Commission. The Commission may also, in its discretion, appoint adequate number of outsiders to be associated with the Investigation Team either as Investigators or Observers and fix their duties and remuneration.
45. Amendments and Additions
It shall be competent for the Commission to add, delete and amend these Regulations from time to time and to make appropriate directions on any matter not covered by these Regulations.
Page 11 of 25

...

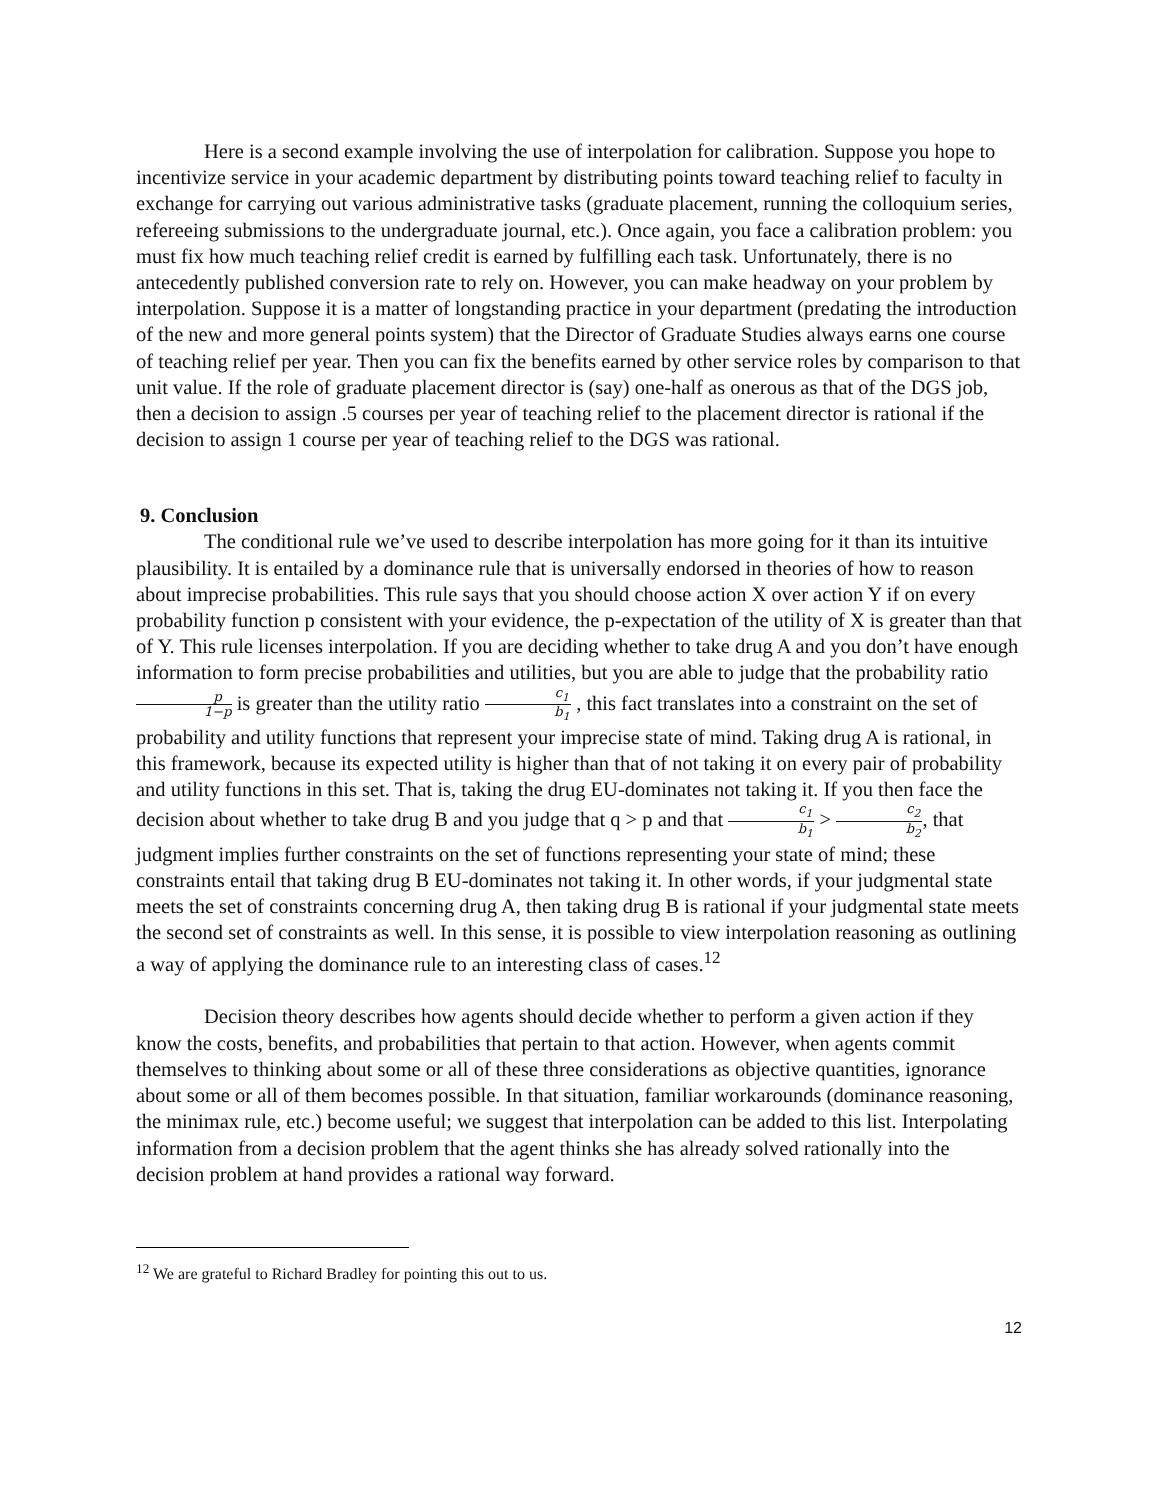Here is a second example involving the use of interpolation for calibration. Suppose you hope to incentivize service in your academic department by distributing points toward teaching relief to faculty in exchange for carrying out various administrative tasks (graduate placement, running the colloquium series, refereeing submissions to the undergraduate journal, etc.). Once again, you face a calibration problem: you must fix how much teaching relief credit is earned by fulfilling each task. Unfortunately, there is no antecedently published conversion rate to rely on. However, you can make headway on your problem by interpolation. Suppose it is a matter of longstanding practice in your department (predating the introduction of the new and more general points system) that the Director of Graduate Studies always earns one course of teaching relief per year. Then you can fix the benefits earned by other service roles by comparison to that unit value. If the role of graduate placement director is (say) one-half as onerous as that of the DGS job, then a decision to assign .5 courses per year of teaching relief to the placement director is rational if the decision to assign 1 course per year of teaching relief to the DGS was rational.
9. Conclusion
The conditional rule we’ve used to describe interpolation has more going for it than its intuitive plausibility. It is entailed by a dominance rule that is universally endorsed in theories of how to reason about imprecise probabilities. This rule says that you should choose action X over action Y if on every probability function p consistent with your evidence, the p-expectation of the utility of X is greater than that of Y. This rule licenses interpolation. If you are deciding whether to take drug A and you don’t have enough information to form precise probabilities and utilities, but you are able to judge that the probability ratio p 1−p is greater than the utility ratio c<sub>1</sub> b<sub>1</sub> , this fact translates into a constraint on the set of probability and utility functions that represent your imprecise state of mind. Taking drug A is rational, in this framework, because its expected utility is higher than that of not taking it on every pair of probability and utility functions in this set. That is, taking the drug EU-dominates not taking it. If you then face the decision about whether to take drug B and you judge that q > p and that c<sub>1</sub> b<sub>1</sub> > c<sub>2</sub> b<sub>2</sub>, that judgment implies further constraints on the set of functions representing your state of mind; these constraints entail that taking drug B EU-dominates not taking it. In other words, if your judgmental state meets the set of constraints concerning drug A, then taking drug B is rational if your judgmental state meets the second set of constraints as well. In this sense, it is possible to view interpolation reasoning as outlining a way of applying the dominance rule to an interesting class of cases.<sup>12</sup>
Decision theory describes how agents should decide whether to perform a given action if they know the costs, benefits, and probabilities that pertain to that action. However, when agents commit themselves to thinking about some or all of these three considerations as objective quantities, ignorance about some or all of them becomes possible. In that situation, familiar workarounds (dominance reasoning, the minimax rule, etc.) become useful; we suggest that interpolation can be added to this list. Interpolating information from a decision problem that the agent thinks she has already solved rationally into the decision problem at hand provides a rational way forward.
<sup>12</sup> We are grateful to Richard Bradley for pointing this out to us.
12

### REQUIRED ACTION
Every line from the line containing "It shall be" through the line containing "Page 11 of 25" in the records above must be retyped exactly. Leave out the rest.

### RESPONSE AREA
It shall be competent for the Commission to add, delete and amend these Regulations from time to time and to make appropriate directions on any matter not covered by these Regulations.
Page 11 of 25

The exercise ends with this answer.